Essentially: it lets you write class methods and use them as event handler functions, without binding. This has some performance implications if you have many event handler functions, and arguably some ergonomic gains.

These are two functionally equivalent implementations:

const DOMEventHandler = require("dom-event-handler")

class MyWSController extends SomeOtherClass {
  constructor () {
    this.ws = new WebSocket('ws://localhost:8080')
    this.handler = new DOMEventHandler(this, this.ws)
  }

  // These methods handle the websocket events
  onmessage (ev) {}
  onopen (ev) {}
  onerror (ev) {}
  onclose (ev) {}
}

vs…

const ws = new WebSocket('ws://localhost:8080')

class VerboseWSController {
  constructor () {
    this.foo = 'bar'
    this.onmessage = this.onmessage.bind(this)
    this.onopen = this.onopen.bind(this)s
    this.onerror = this.onerror.bind(this)
    this.onclose = this.onclose.bind(this)
  }

  onmessage (ev) {}
  onopen (ev) {}
  onerror (ev) {}
  onclose (ev) {}
}

const c = new VerboseWSController()

ws.addEventListener('message', c.onmessage)
ws.addEventListener('open', c.onopen)
ws.addEventListener('error', c.onerror)
ws.addEventListener('close', c.onclose)

Isn’t that nice?

node-event-handler

When implementing universal-reconnecting-websocket, it was assumed that the EventLister api could be mocked for the ws client events.
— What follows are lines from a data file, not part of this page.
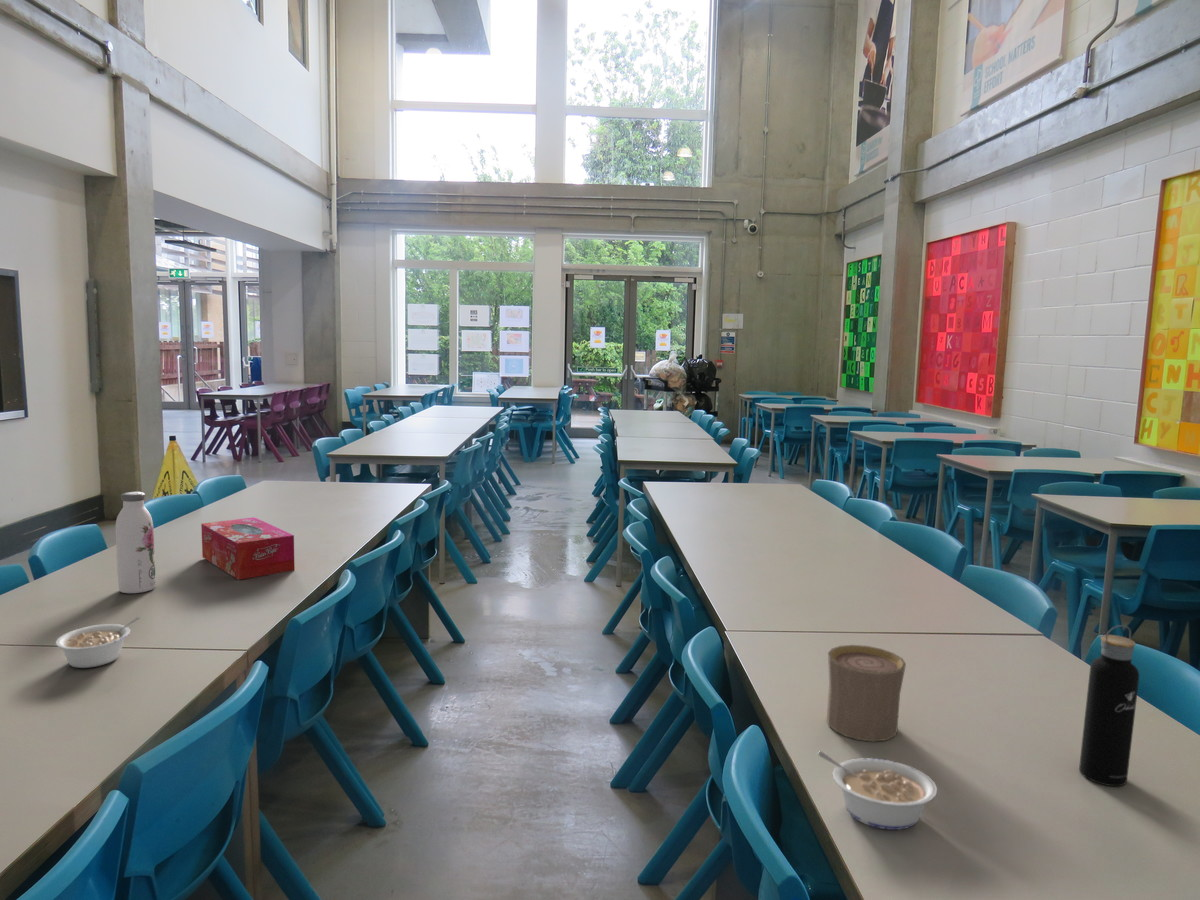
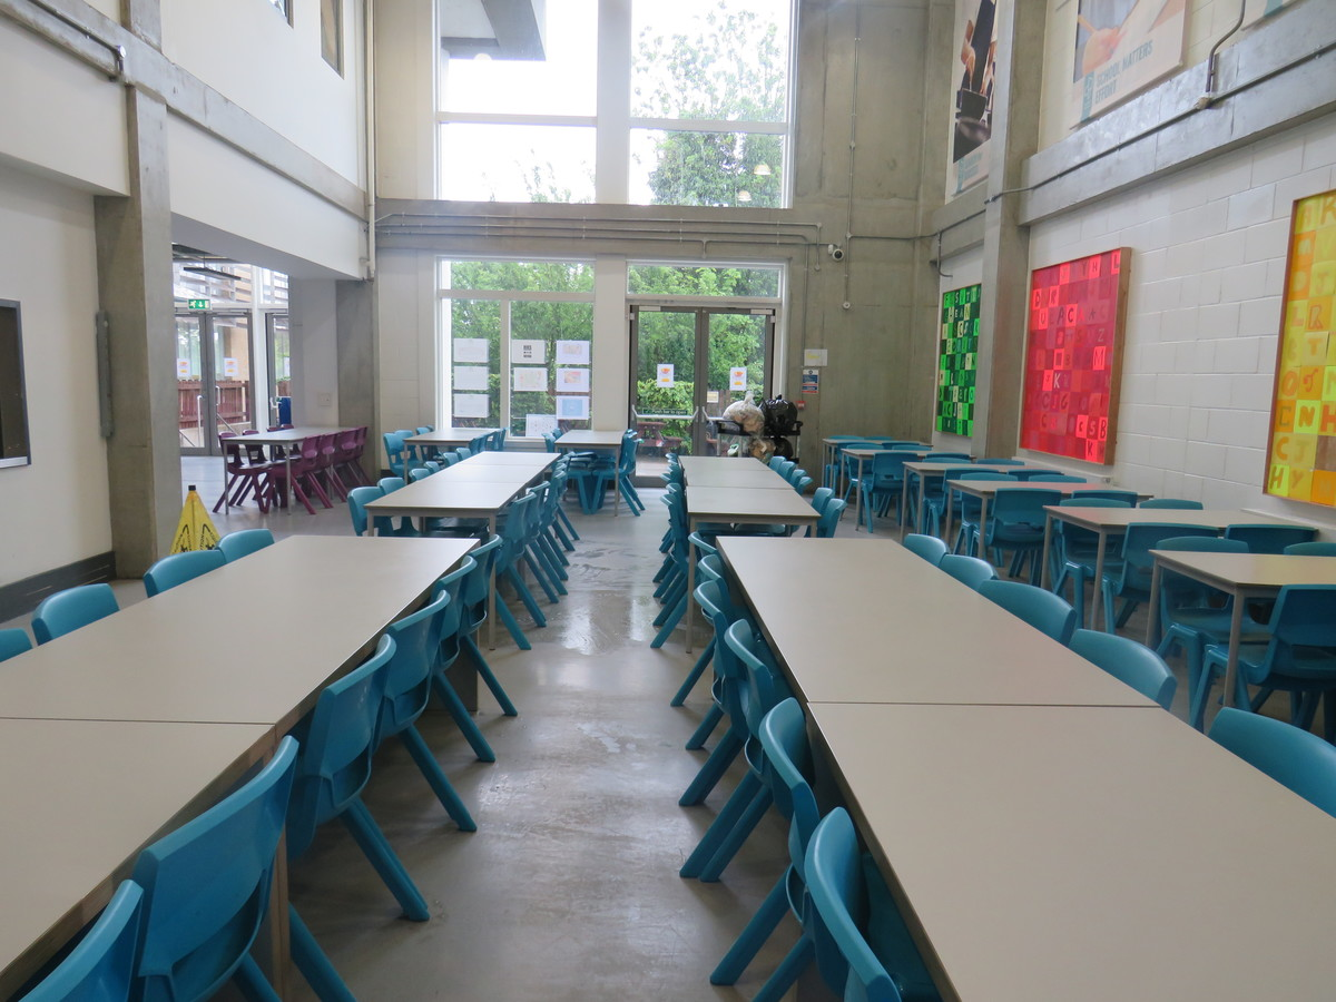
- tissue box [200,516,296,581]
- legume [817,750,938,831]
- water bottle [1078,624,1140,787]
- water bottle [115,491,157,594]
- legume [55,616,141,669]
- cup [826,644,907,742]
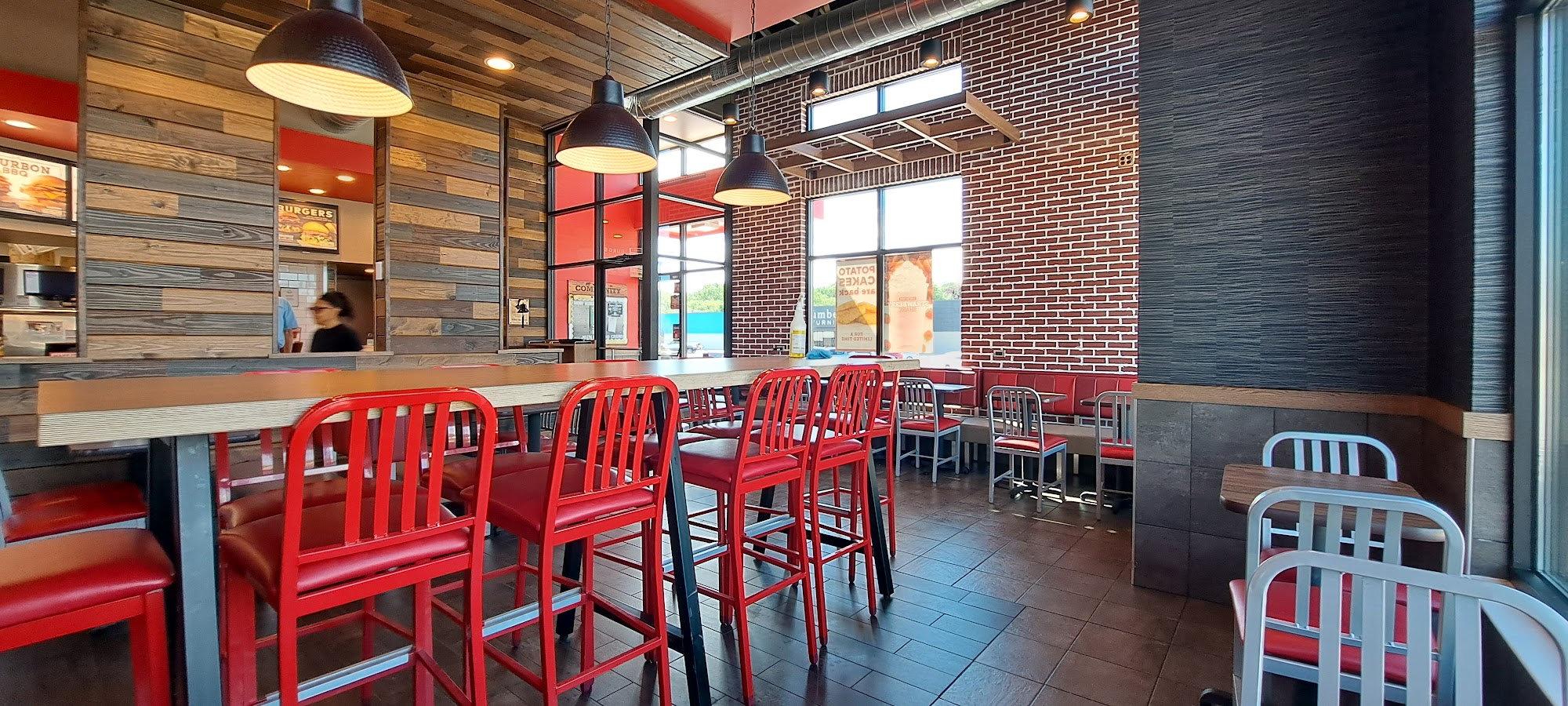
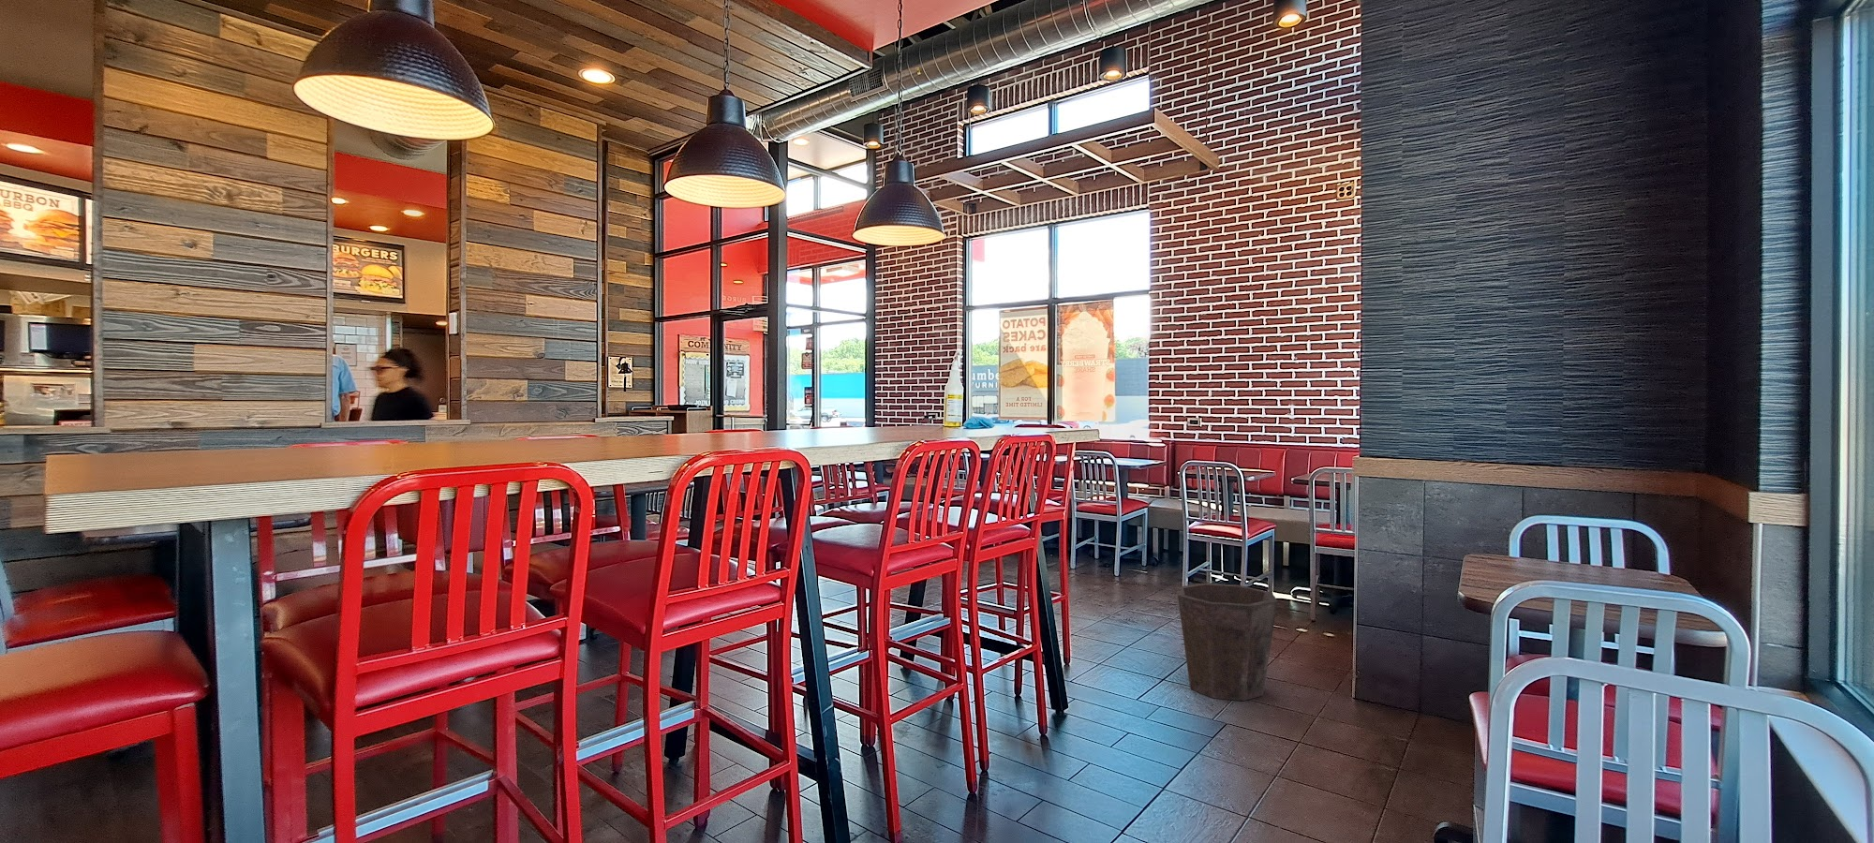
+ waste bin [1176,583,1278,702]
It turns out, this wasn’t easy.

Node.js and DOM event systems are just too different. Here some some challenges in making them overlap:

  • Node.js events don’t support the handleEvent method, like DOM events.
  • The shape of the event data objects are totally different in both systems.
  • DOM events are a large API and difficult to simulate in Node.js.

These differences broguht me to the following conclusions.

  • When Node.js was the hot new thing, it was in vogue to implement Node compatible API layers for the browser. It was usually straight forward, but inevitably a userspace solution. This had a lot of advantages (like nice and simple APIs that worked effectively) and little drawbacks other than a bit of extra bundle size and lack of a standards authority dictating how things should work. browserify used this strategey to great effect, and it still works great today.
  • As Node.js aged, and its opponents slowly regained power to push back against its influence, and as Node.js’s innovations slowly sublimated into implemented, yet incompatible “standards”, it became fashionable to implement DOM apis compatible for node. The sudden interest in node-fetch is testament to this trend, despite many bugs, and awkward differences between it and the real DOM API.
  • Porting Node.js APIs to the browser is easy, since they are fundamentally simple, userspace derived APIs.
  • Porting Browser APIs to Node in userspace is not easy, complex and error prone. Avoid doing it. See the key takeaways from urws above for the proper way to handle IO abstractions.
  • Node events are simpler to understand, but lack the handle event API found in the DOM. Maybe a userspace event system could accommodate this a bit better, and still remain simple and compatible with Node.js events.
  • DOM events are complex and way more difficult to comprehend, especially for newbies. The handle event method is a neat idea to avoid binding, but re-introducing the complexity of DOM events to node is not a good idea.